Activities like strength-training, HIIT, and long-distance running demand a lot of energy, so these are ideal situations to eat a pre-workout snack. However, you don’t need to snack before every workout routine. Activities like yoga and jogging aren’t as intense and don’t always require a pre-workout snack, so focus on proper hydration before, during, and after your workout.
Currently, there’s no evidence to suggest that the time of day strongly affects whether you should have a snack, so use your discretion to feel whether you need an energy boost.
Why should you eat a pre-workout snack?
Your diet is crucial to your athletic performance. If you give your body high-quality fuel, it can expend more energy—but it doesn’t end there. Eating protein before exercise can increase muscle protein synthesis, which is a key process to building muscle. Additionally, eating healthy fats can increase your endurance, and eating complex carbs can increase your glycogen stores and carb oxidation.
What should you eat?
Your ideal pre-workout snack depends on what exercises you do. Carbs and protein are the best macronutrients to consume before activity, and each plays a different role in helping your body. The ratio of macronutrients in your snack should vary by your body type, exercise type, and duration of your workout.

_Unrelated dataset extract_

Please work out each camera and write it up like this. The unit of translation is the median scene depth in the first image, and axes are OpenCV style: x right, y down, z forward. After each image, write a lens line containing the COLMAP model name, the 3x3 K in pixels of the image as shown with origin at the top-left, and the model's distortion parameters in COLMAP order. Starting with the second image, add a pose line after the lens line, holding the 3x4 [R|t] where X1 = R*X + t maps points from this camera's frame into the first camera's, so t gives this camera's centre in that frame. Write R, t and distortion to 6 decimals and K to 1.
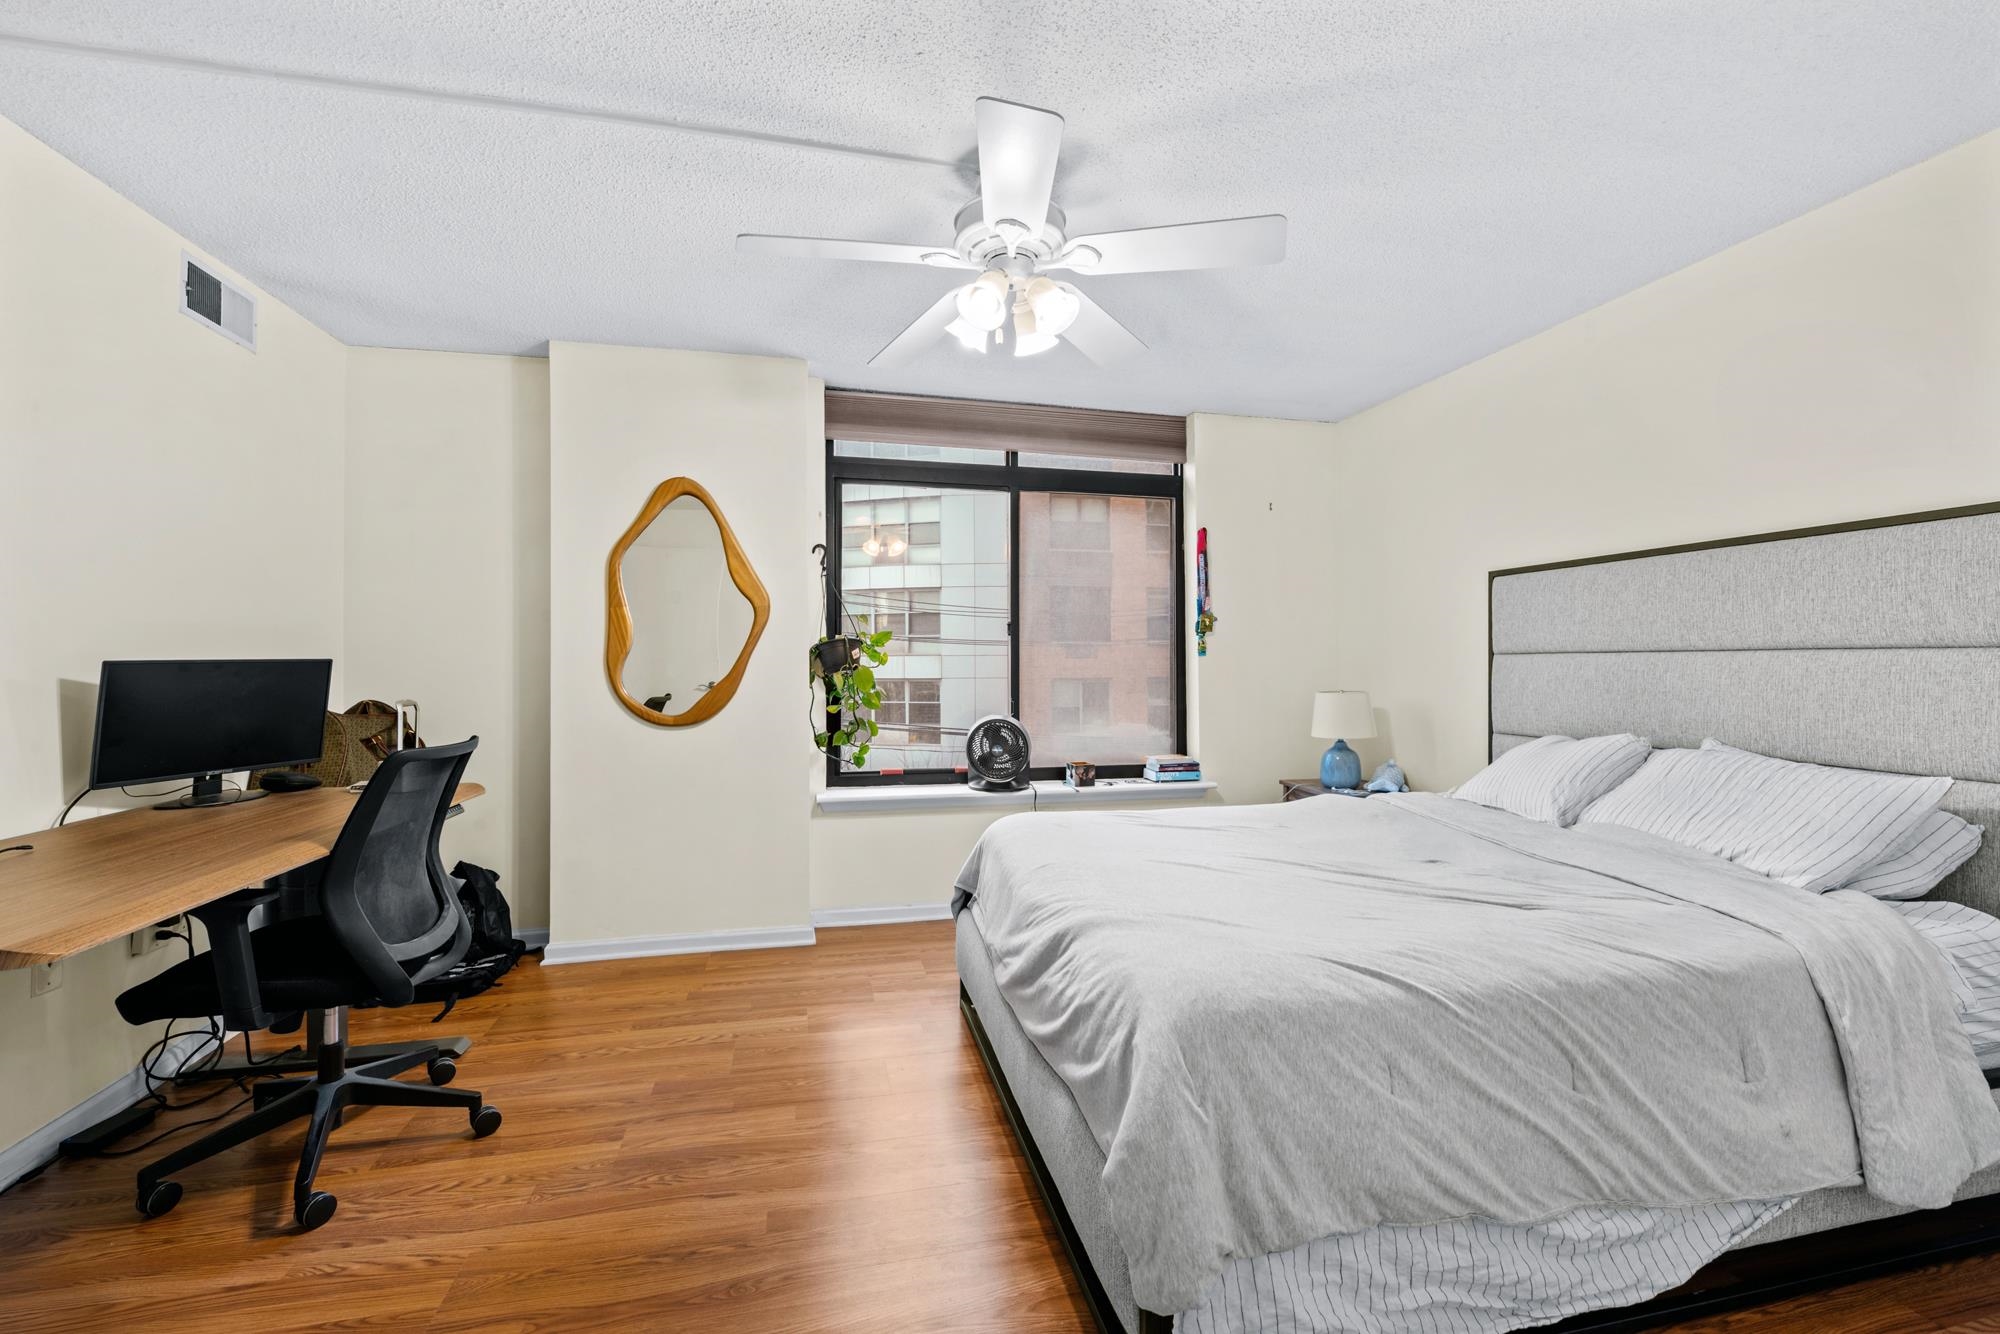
lens RADIAL K [[805.8, 0, 1004.2], [0, 805.8, 665.5], [0, 0, 1]] dist [-0.005603, -0.001822]
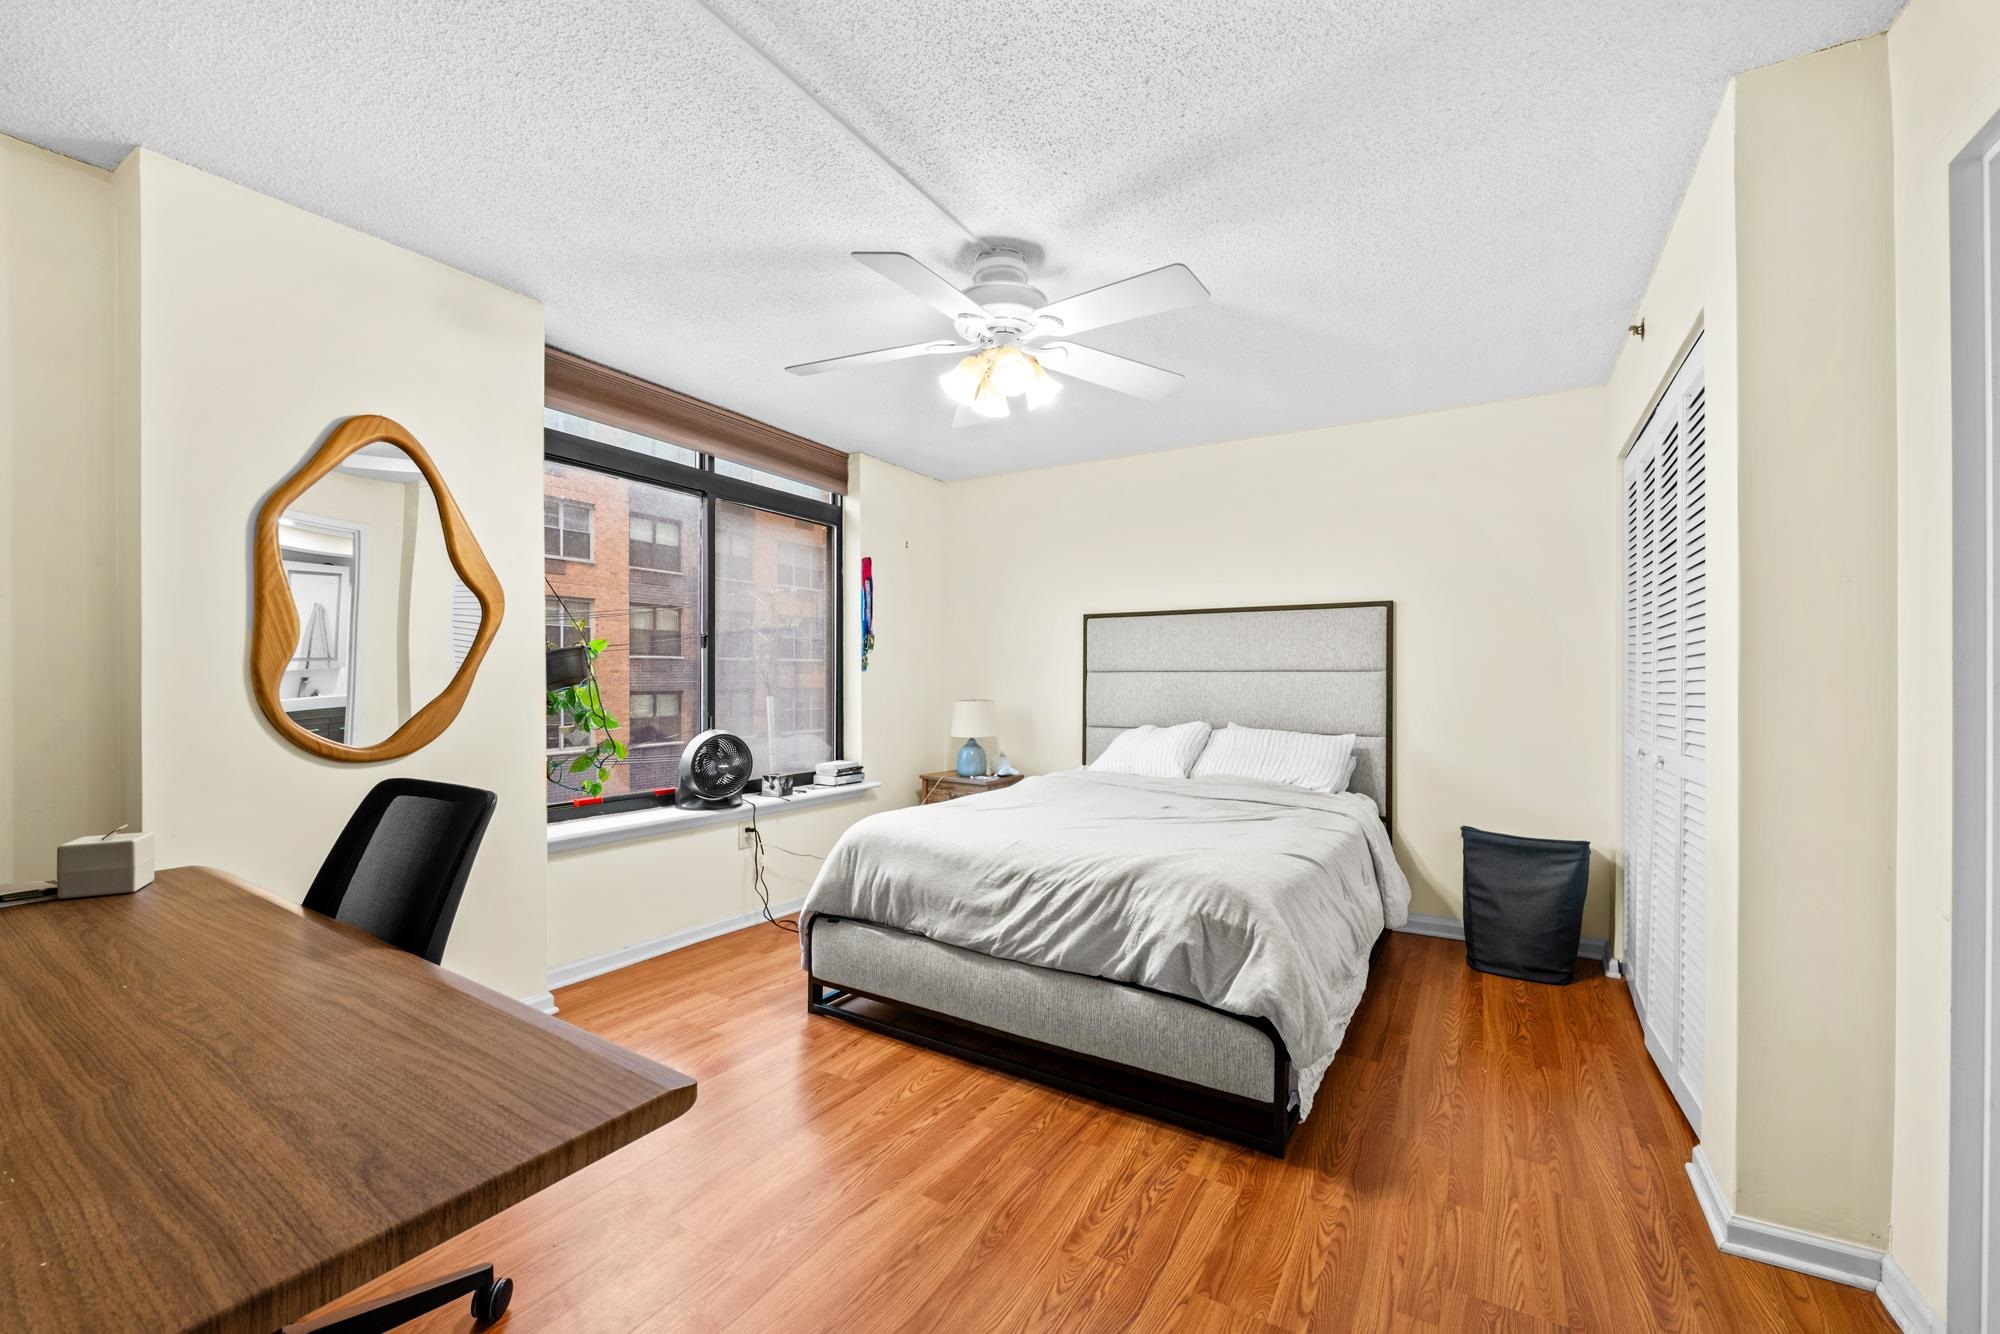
lens RADIAL K [[805.8, 0, 995.0], [0, 805.8, 670.5], [0, 0, 1]] dist [-0.005603, -0.001822]
pose [[0.706214, 0.009266, 0.707938, -0.437248], [-0.002774, 0.999943, -0.010321, -0.000597], [-0.707993, 0.005325, 0.706199, 0.080114]]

Follow these guidelines to help you determine what kind of snack to eat before your workout.
The snack should be high in carbs, moderate in protein, and moderate-to-low in fat. Here are a few examples:
- A banana/apple with peanut butter
- A slice of whole-grain toast and peanut butter
- One serving of granola and Greek yogurt
Medium-to-high intensity strength-training
Eat a snack high in protein, moderate in carbs, and moderate in fat. Here are a few examples:
- A hard-boiled egg
- A slice of whole-grain bread with lean lunch meat
- A handful of almonds or pistachios
- One serving of beef, chicken, or turkey jerky
- One serving of cottage cheese
What should you avoid?
It’s easy to go to the grocery store and grab prepackaged granola bars and other promising-looking pre-workout snacks. If you can, avoid processed carbs and stick to whole grains. Processed carbs can have little-to-no nutritional benefit before exercising as they have unnecessary added sugars and fats. Additionally, avoid yogurts with added sugars and look for plain Greek yogurt. Be careful not to choose nuts covered with added sugar and salt. Plain nuts are the best route to go for maximum benefit.
Pre-workout snacks can have a wide variety of benefits that can help you exercise longer and more intensely to reach your fitness goals.